Gente nos dois partidos e em todo o espectro político nos EUA está terrivelmente frustrada ante o troca-troca bipartidário no establishment de Washington. Não é segredo para ninguém que grande número de adultos nos EUA estão em busca de candidato que não seja Clinton, já naufragada pessoalmente e politicamente no dinheiro de Wall Street, para a qual não há guerra distante ou imaginável que ela não torne logo real e horrenda, e cujas convicções políticas parecem resumir-se à inabalável certeza de que vale-tudo, se lhe garante poder. Tampouco é mistério o motivo pelo qual muitos adultos na Grã-Bretanha procuravam desesperadamente uma alternativa aos covardes Blairistas, amantes de guerras, odiadores de eleitores de esquerda, cujas mãos estão indelevelmente manchadas de muito, muito sangue inocente.

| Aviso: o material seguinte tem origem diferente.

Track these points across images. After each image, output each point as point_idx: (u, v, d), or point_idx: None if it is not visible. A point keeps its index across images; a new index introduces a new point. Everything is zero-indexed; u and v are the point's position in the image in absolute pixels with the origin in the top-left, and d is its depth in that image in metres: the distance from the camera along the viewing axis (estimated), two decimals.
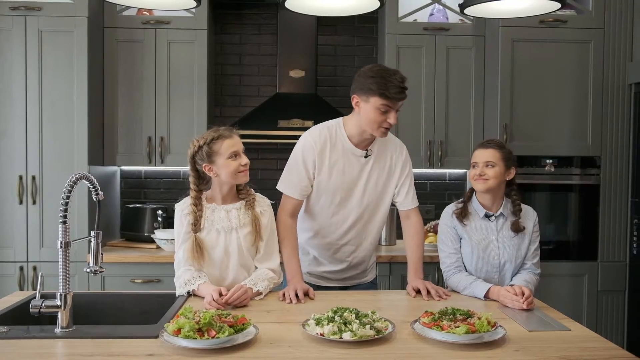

Mas é da natureza dos "establishments" agarrarem-se desesperadamente ao poder, e atacar qualquer um que os desafie ou questione com demasiado fervor o poder deles. Foi o que se viu no Reino Unido, no quadro no qual Corbyn emergiu. E é o que se vê hoje nos EUA, ante a ameaça que Sanders encarna. Não é surpresa que os ataques sejam tão semelhantes nos dois casos – afinal, a dinâmica da prerrogativa do establishment é igual em todos os lugares –, mas chama a atenção, isso sim, que os scripts sejam tão absolutamente iguais nos dois casos.*****


NOTA DOS TRADUTORES: Sim, os scripts são iguais, e é igual lá, como é igualzinho, também, cá abaixo do Equador. Saporquê? Porque TODOS esses movimentos de dirigir/manipular a opinião pública são uma e a mesma ação para desdemocratizar, do Oiapoque ao Chuí, passando por Londres e Noviórque, da sempre mesma, oligopolista e super centralizada, mídia-empresa.